Peter Wohlleben’s many readers (The Secret Life of Trees2017) as well as those of the American novelist Richard Powers (The World Tree2018) are familiar with the idea that trees communicate with each other — scientists, for their part, seem less certain.
The fact remains that the connections between all living things are numerous. Often even more numerous than we think. All we need to do is stop and look carefully around us, says Tim Ingold, a British anthropologist and professor at the University of Aberdeen in Scotland, in a collection of essays entitled Correspondences. Accompanying the living.
In 27 essays in which the author has tried to “stay close to the grain of things”, the path of his thought winds “through the woods, nature and life”. It is the tangents, he tells us, that interest him. And “if today our world is in crisis, it is because we no longer know how to correspond”.
In fact, Tim Ingold, born in 1948, questions the links between shadow and light, makes the lines that emerge in the landscape speak, like plowed fields, ditches, rows of trees, trying in several of his texts to “think with art”.
Thus, regarding a work by the sculptor Giuseppe Penone, one of the founders of Arte Povera in the late 1960s, who corresponds in his art “with trees, bodies, wind and many other things.” For the author of Correspondences“digging into the tree is undoing the work of time. It is filming the growth of the tree over decades, even centuries, and then projecting the film in fast reverse.”

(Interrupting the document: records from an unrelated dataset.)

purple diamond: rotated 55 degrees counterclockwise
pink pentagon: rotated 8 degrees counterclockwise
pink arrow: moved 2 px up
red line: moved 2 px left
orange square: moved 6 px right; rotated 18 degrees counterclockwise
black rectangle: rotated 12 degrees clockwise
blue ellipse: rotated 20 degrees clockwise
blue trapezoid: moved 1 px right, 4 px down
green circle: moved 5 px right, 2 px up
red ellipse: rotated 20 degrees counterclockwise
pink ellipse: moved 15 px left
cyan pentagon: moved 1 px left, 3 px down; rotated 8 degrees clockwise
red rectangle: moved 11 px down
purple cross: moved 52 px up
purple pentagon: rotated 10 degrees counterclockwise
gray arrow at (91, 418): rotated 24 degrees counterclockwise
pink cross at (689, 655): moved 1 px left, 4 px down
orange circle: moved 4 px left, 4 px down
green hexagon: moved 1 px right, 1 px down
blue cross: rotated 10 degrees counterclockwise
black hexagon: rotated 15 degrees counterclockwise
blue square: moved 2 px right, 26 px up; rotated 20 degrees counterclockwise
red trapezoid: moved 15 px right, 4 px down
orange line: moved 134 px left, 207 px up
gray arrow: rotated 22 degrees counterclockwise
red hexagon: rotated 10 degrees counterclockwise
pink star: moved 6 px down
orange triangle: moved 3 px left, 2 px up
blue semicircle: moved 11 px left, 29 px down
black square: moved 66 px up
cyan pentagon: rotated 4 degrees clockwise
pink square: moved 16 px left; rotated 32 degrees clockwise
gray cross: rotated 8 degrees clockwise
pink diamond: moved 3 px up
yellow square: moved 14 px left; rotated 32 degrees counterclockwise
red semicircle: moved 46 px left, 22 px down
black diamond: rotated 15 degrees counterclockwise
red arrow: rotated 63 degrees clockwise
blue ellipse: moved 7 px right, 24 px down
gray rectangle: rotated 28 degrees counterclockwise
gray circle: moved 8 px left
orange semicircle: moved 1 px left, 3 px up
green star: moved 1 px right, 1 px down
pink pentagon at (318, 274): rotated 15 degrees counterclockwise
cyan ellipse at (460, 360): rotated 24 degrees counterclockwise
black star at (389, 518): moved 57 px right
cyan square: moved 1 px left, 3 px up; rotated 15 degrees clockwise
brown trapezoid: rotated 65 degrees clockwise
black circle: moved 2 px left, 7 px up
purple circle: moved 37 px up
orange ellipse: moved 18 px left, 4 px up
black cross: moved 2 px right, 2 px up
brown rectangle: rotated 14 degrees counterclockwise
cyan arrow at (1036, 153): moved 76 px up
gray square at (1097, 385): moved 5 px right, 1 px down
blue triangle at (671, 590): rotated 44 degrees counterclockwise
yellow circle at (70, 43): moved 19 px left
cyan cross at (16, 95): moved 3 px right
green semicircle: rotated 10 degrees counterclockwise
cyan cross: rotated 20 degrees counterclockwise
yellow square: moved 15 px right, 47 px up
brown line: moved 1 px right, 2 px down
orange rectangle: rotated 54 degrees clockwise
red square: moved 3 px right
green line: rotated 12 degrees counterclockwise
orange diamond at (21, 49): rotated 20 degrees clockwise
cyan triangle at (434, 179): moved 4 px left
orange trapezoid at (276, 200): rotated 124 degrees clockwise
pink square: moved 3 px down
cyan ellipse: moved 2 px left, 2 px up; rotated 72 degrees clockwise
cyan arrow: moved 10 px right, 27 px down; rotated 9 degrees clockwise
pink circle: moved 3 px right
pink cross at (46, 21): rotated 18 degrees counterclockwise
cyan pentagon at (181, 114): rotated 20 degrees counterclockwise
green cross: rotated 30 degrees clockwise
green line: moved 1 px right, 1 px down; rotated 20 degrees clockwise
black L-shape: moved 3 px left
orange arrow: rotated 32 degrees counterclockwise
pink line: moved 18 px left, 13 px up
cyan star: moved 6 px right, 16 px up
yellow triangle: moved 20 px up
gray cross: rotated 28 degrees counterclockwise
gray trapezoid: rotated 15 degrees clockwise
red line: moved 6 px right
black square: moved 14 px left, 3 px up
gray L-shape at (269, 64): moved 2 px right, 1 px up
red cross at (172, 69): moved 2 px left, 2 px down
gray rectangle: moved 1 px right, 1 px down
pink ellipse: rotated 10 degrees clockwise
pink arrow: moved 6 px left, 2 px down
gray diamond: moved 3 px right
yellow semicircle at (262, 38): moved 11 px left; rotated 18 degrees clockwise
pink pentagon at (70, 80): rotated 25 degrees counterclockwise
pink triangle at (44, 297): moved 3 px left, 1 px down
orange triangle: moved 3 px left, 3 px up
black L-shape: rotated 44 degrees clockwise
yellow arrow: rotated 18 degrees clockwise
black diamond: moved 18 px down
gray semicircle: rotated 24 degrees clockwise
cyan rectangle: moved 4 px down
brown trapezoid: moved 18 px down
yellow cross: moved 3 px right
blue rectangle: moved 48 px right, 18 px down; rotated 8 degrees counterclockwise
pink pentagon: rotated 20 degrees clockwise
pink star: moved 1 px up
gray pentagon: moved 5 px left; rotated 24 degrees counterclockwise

Examining the links between the vegetative and the artifactual order, Tim Ingold points out that perhaps no one has expressed this contrast better than Antiphon, a sophist of the Ve century BCE. “If you plant a wooden bed in the ground,” Antiphon observed, “it might take root and give rise to new shoots. But what will come out of it will be fresh wood, not a new bed.”
How is it, he also asks, that the mountaineer who has climbed his mountain is convinced that everything is over, while hikers and artists can continue to explore endlessly? What leads us to believe that “a mountain climbed once is climbed forever?” What does this say about our conception of perception, imagination, and memory?
And all these essays, put end to end, form “a provisional exercise of thought through observation”. An invitation to see, to hear, to touch, to feel. But one step of this sensitive program precedes all the others: stop running.